§ **PROBLEM TO SOLVE**: Return the entries exactly as they appear.

§ **MATERIAL SUPPLIED**:
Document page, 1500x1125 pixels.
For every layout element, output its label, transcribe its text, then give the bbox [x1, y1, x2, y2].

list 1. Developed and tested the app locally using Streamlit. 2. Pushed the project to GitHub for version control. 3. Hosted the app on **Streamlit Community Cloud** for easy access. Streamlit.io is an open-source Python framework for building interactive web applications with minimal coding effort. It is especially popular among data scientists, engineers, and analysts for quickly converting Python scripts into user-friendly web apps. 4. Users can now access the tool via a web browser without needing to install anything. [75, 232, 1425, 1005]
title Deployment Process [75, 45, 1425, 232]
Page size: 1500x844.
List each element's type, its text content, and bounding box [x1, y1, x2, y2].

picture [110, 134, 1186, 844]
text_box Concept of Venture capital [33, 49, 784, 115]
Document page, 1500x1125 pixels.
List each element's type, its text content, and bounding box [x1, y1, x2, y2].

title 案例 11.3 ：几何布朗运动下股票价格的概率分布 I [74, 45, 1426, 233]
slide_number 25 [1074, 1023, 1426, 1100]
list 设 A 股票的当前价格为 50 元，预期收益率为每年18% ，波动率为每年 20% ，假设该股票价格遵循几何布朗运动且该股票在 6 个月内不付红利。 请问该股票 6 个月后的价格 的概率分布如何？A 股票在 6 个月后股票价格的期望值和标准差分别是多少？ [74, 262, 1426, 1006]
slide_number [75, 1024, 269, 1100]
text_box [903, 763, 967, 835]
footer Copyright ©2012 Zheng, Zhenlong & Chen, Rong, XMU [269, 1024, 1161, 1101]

§ **TASK ANSWER**:
Document page, 1500x1125 pixels.
For every layout element, output its label, transcribe its text, then give the bbox [x1, y1, x2, y2].

list 1. Developed and tested the app locally using Streamlit. 2. Pushed the project to GitHub for version control. 3. Hosted the app on **Streamlit Community Cloud** for easy access. Streamlit.io is an open-source Python framework for building interactive web applications with minimal coding effort. It is especially popular among data scientists, engineers, and analysts for quickly converting Python scripts into user-friendly web apps. 4. Users can now access the tool via a web browser without needing to install anything. [75, 232, 1425, 1005]
title Deployment Process [75, 45, 1425, 232]
Page size: 1500x844.
List each element's type, its text content, and bounding box [x1, y1, x2, y2].

picture [110, 134, 1186, 844]
text_box Concept of Venture capital [33, 49, 784, 115]
Document page, 1500x1125 pixels.
List each element's type, its text content, and bounding box [x1, y1, x2, y2].

title 案例 11.3 ：几何布朗运动下股票价格的概率分布 I [74, 45, 1426, 233]
slide_number 25 [1074, 1023, 1426, 1100]
list 设 A 股票的当前价格为 50 元，预期收益率为每年18% ，波动率为每年 20% ，假设该股票价格遵循几何布朗运动且该股票在 6 个月内不付红利。 请问该股票 6 个月后的价格 的概率分布如何？A 股票在 6 个月后股票价格的期望值和标准差分别是多少？ [74, 262, 1426, 1006]
slide_number [75, 1024, 269, 1100]
text_box [903, 763, 967, 835]
footer Copyright ©2012 Zheng, Zhenlong & Chen, Rong, XMU [269, 1024, 1161, 1101]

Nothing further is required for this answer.